Exercise description - Where does the word "labels" occur in the data below? Copy each line that holds it.

Collected data -
-- Opening Marker --
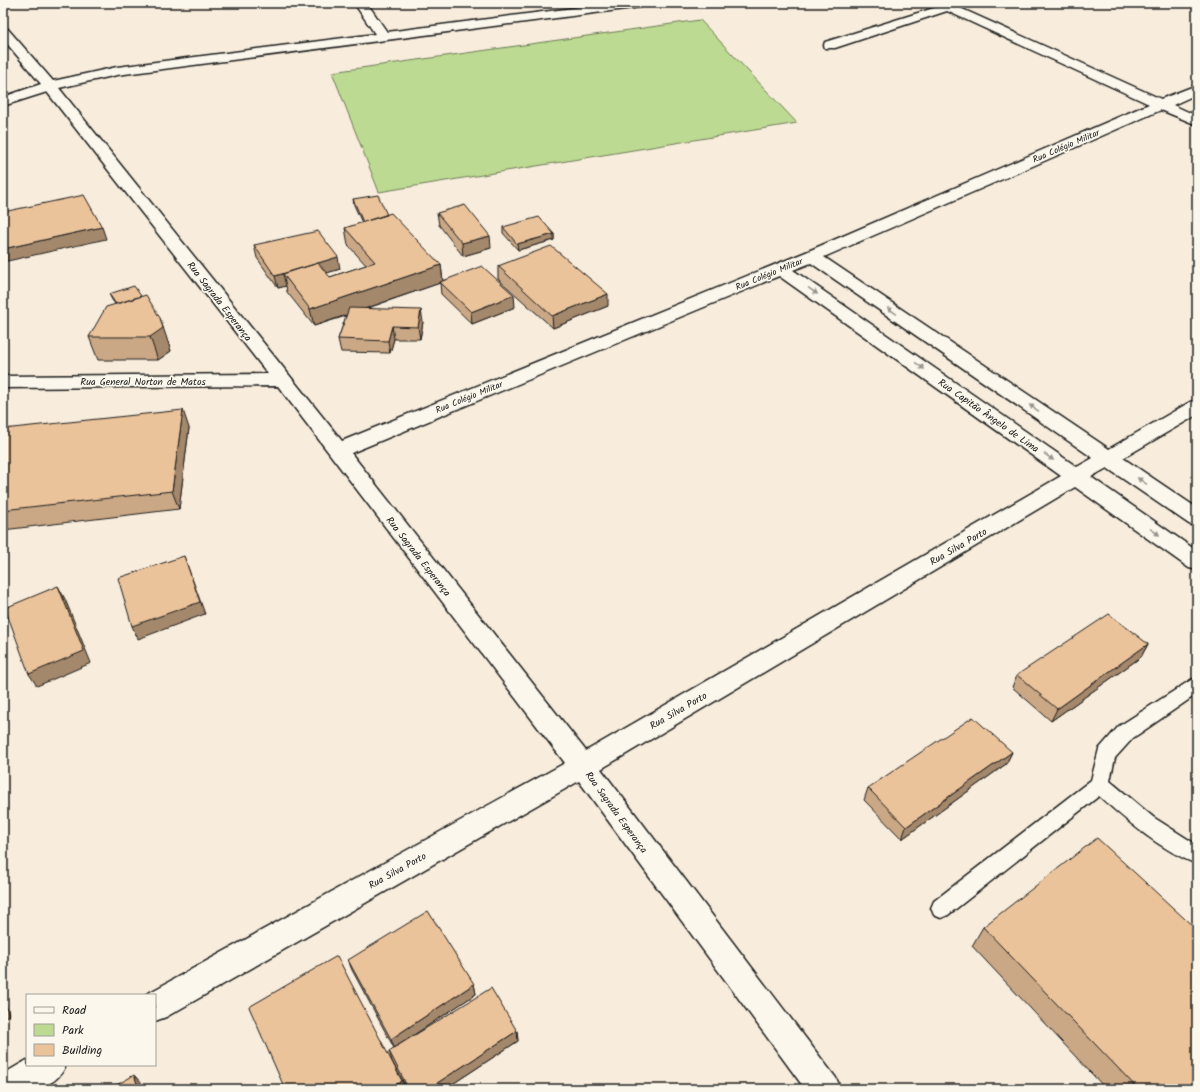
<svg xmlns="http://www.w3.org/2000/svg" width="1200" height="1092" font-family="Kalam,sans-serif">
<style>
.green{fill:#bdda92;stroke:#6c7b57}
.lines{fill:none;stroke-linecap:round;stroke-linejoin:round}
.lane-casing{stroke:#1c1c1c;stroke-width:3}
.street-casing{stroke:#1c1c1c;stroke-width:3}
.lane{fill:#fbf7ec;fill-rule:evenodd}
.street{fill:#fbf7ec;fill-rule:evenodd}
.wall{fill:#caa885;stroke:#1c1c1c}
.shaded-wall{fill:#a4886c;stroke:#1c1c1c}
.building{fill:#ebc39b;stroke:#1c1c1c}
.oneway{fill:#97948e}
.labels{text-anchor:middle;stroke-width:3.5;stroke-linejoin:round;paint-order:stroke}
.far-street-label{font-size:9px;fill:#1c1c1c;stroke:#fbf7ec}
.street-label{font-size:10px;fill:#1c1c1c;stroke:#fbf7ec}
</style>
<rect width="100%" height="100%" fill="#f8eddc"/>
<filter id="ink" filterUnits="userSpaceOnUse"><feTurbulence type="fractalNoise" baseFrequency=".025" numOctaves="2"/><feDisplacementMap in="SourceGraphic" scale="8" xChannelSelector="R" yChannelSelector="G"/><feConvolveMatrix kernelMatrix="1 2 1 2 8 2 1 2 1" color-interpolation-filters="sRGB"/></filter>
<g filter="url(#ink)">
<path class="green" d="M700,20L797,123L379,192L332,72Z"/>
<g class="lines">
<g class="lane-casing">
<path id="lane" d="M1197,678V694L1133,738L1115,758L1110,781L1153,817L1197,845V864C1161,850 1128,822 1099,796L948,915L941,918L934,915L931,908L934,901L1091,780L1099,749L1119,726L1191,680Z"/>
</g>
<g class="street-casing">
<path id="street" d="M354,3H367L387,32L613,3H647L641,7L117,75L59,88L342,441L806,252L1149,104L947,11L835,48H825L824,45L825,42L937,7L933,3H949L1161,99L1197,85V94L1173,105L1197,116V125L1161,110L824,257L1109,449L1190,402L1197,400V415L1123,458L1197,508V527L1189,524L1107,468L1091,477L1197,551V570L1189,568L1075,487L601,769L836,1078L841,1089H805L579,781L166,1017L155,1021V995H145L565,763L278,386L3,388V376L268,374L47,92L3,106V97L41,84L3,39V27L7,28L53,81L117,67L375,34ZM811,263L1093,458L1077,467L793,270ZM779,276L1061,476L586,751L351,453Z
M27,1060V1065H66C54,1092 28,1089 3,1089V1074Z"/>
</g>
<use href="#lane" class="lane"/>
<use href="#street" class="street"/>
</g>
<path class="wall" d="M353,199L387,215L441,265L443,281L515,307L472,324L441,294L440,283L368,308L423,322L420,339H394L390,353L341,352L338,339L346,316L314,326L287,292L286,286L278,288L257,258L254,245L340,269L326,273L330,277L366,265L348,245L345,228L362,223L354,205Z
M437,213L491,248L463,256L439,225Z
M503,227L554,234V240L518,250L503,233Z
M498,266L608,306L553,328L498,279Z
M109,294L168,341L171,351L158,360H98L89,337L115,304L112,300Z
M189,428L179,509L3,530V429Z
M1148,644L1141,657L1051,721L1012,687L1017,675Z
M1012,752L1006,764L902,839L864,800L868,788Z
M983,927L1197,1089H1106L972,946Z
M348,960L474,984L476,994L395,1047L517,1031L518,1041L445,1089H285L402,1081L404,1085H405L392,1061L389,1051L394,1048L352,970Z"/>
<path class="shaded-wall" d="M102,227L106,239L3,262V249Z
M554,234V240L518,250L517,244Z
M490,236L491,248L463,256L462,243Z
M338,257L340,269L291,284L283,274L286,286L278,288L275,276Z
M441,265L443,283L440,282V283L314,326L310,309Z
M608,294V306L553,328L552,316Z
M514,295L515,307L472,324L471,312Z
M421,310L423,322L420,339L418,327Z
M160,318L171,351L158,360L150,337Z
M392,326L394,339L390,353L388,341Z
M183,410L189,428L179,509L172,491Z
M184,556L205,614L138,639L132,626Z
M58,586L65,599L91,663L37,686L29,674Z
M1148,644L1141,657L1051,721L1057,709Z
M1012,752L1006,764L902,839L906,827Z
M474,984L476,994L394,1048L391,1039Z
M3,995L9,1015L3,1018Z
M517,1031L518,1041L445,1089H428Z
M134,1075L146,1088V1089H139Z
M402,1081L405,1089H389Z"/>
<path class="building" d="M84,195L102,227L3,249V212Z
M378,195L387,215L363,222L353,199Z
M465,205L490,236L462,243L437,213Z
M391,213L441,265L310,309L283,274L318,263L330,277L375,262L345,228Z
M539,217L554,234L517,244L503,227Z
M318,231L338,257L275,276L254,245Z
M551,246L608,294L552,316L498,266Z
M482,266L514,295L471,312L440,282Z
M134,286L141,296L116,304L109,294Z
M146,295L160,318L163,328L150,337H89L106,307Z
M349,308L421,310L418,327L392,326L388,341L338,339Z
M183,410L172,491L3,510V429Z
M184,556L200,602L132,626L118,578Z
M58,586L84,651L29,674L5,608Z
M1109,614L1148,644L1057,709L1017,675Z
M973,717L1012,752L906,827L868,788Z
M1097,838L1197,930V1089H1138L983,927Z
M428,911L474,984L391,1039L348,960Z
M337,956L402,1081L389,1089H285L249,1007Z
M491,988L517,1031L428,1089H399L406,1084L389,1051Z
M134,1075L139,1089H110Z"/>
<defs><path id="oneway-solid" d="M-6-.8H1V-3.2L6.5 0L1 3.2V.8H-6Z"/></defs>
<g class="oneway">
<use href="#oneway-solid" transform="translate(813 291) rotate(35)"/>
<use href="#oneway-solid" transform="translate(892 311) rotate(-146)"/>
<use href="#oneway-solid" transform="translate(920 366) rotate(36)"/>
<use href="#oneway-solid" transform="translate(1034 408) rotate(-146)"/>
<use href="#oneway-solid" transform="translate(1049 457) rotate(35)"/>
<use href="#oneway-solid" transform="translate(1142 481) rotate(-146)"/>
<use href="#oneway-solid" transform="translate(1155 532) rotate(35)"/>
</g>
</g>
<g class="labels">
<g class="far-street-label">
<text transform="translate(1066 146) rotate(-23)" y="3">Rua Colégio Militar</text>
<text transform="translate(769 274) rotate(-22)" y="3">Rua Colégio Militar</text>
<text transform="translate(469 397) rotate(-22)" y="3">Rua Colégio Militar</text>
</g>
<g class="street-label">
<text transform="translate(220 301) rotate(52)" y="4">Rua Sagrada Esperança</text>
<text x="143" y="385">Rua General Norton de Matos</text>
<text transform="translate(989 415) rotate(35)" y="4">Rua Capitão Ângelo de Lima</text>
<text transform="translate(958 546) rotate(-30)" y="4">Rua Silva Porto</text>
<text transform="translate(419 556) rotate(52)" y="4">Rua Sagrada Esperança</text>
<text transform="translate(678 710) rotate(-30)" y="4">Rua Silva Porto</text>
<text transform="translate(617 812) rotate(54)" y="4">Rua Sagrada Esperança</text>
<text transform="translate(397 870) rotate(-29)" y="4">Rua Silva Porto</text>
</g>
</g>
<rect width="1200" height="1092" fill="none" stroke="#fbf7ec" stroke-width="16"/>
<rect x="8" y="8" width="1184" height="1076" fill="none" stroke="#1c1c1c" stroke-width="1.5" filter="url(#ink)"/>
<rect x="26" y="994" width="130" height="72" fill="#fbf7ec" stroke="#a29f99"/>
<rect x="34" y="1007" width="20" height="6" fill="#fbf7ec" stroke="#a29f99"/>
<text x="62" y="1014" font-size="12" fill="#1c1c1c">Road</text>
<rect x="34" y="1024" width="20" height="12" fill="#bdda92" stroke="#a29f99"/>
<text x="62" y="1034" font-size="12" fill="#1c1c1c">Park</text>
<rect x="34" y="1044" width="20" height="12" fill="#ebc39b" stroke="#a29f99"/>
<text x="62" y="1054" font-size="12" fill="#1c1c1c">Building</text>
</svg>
-- Closing Marker --
Task output -
.labels{text-anchor:middle;stroke-width:3.5;stroke-linejoin:round;paint-order:stroke}
<g class="labels">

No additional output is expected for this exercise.